NASA postpones Artemis 1 launch due to tropical storm

WASHINGTON — NASA has canceled plans to attempt to launch the Artemis 1 mission on Sept. 27 as a tropical storm with the potential to become a major hurricane heads toward Florida.

NASA announced on Sept. 24 that it would not proceed with the next launch opportunity for the mission, which was Sept. 27 at 11:37 a.m. east. He cited the threat posed by Tropical Storm Ian, currently in the Caribbean Sea. National Hurricane Center forecasts show the storm moving north and then curving northeast to reach south and central Florida by midweek as a major hurricane.

While NASA will not proceed with a launch on Sept. 27, it has postponed a decision to roll the Space Launch System rocket and Orion spacecraft back into the Vehicle Assembly Building (VAB) at the Kennedy Space Center to protect it from the storm while ongoing preparations for overthrow. NASA said in the statement that it will wait until Sept. 25 to make that decision “to allow for the collection and analysis of additional data.”

In a Sept. 23 briefing, NASA officials said they prefer to leave SLS at Launch Complex 39B. Doing so could preserve a final launch opportunity in this October 2 window, while returning the vehicle to VAB could make it difficult to attempt a launch in the next window in the second half of October.

During the briefing, Mike Bolger, director of the Exploration Ground Systems program at NASA, noted that the vehicle is rated to handle wind gusts of up to 74 knots (137 kilometers per hour) on the pad. “At this time, we do not have a forecast that shows winds blowing higher than 74 knots passing through the Kennedy Space Center,” he said.

“We have a certified design with safety factors in these peak gusts,” said John Blevins, SLS chief engineer. “Ultimately we have a pretty robust vehicle and we’ll just have to continue to look at that forecast to see if we’re within our certified parameters.”

Agency officials seem strangely downplayed by the threat posed by the storm, which at press time was still an unnamed tropical depression but is forecast to strengthen significantly in the coming days. “It’s not even a named storm. It’s tropical depression number nine,” said Tom Whitmeyer, deputy associate administrator for joint exploration systems development at NASA Headquarters. “It’s very early and some of the tracks we’re seeing are going in different directions and going at different speeds.”

“I wish we were better at forecasting the weather five days in advance,” he added, noting that if he could, “I’d almost quit this job to go work for the weather office.”

In a statement after the briefing, NASA appeared to be doing some damage control. “NASA is grateful to its partners at NOAA, the United States Space Force and the National Hurricane Center for providing us with the highest quality products to protect our nation’s flight tests to return us to the Moon,” the agency said.

Tanking test update and FTS exemption

Weather proved to be the biggest constraint on the launch after problems with hydrogen leaks were dealt with and the rocket’s flight termination system was cleared.

In the Sept. 23 briefing, officials said they were satisfied with the tank test two days earlier, where the rocket’s core and upper stages were filled with liquid hydrogen and liquid oxygen. NASA said the test met all of its objectives despite hydrogen leaks that occurred during it.

“Overall, it was a good day. We are very pleased with the results,” said Brad McCain, vice president and general manager of Jacobs Space Operations Group. “We are very optimistic about the next launch attempt.”

He and others said they were still in the process of learning how to best load propellants into the vehicle, which takes practice. “The pressure and temperature of that seal — any seal in cryogenics — is always going to be difficult,” Blevins said. “Sometimes it takes a while to discover the stability points.”

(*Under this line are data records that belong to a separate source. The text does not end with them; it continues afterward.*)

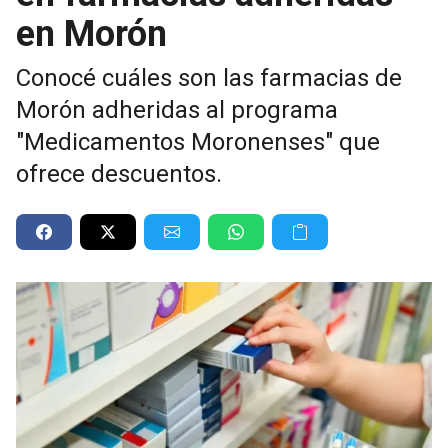
en Morón
Conocé cuáles son las farmacias de
Morón adheridas al programa
"Medicamentos Moronenses" que
ofrece descuentos.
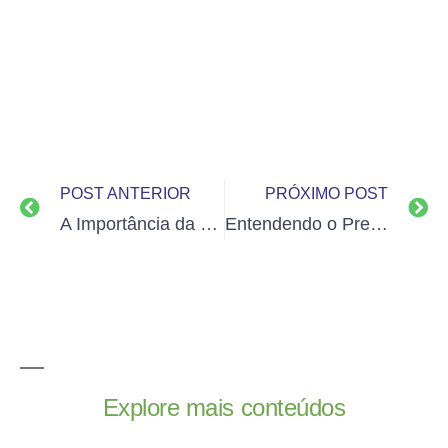
POST ANTERIOR
PRÓXIMO POST
A Importância da Consultoria em Compliance nas Empresas Modernas
Entendendo o Preço de Aluguel de Stand para Feiras e Eventos
Explore mais conteúdos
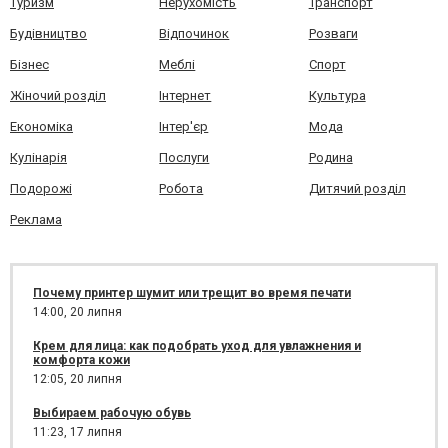
Туризм
Нерухомість
Транспорт
Будівництво
Відпочинок
Розваги
Бізнес
Меблі
Спорт
Жіночий розділ
Інтернет
Культура
Економіка
Інтер'єр
Мода
Кулінарія
Послуги
Родина
Подорожі
Робота
Дитячий розділ
Реклама
Почему принтер шумит или трещит во время печати
14:00,
20 липня
Крем для лица: как подобрать уход для увлажнения и
комфорта кожи
12:05,
20 липня
Выбираем рабочую обувь
11:23,
17 липня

With the bus, McCain said, “it took a lot of tanks to get it right, to get it consistent.”

Blevins said NASA also cleared another launch hurdle by securing a waiver from the US Space Force, which operates the Eastern Range, for the SLS Flight Termination System (FTS). This system was only certified until the end of the previous launch window that ended in early September, but NASA had discussions in the series to show that the system would still work if the vehicle launched in late September or early October.

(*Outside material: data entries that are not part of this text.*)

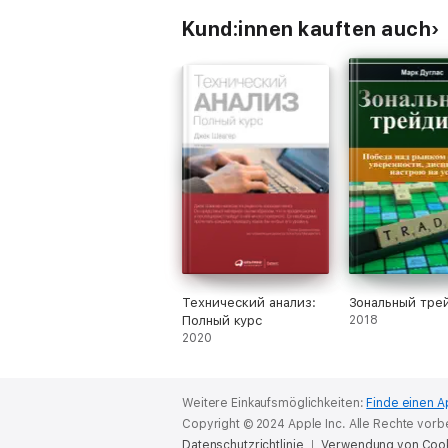
Kund:innen kauften auch
Технический анализ:
Зональный тре
Полный курс
2018
2020
Weitere Einkaufsmöglichkeiten:
Finde einen A
Copyright © 2024 Apple Inc. Alle Rechte vorb
Datenschutzrichtlinie
Verwendung von Coo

“We got approval for the launch attempts we have on the books,” which at the time were Sept. 27 and Oct. 2, Blevins said. “They did a lot of work to help us get to where we are.”

He did not say whether that waiver would be good if the launch slips to later in the year. However, if NASA decides to return the SLS to the VAB, Whitmeyer said workers would service the FTS and effectively restart the clock on its certification for a later launch attempt.

“I don’t want to go into details because it’s just not relevant here,” Blevins said of the work to secure the FTS exemption, adding that revealing any details would be “foolish” given the number of parameters involved in Space Force. analysis of the waiver request. “They have an incredible mission and they are doing a good job at it. I’m really glad we had enough information to provide the public safety assurance they can rate.”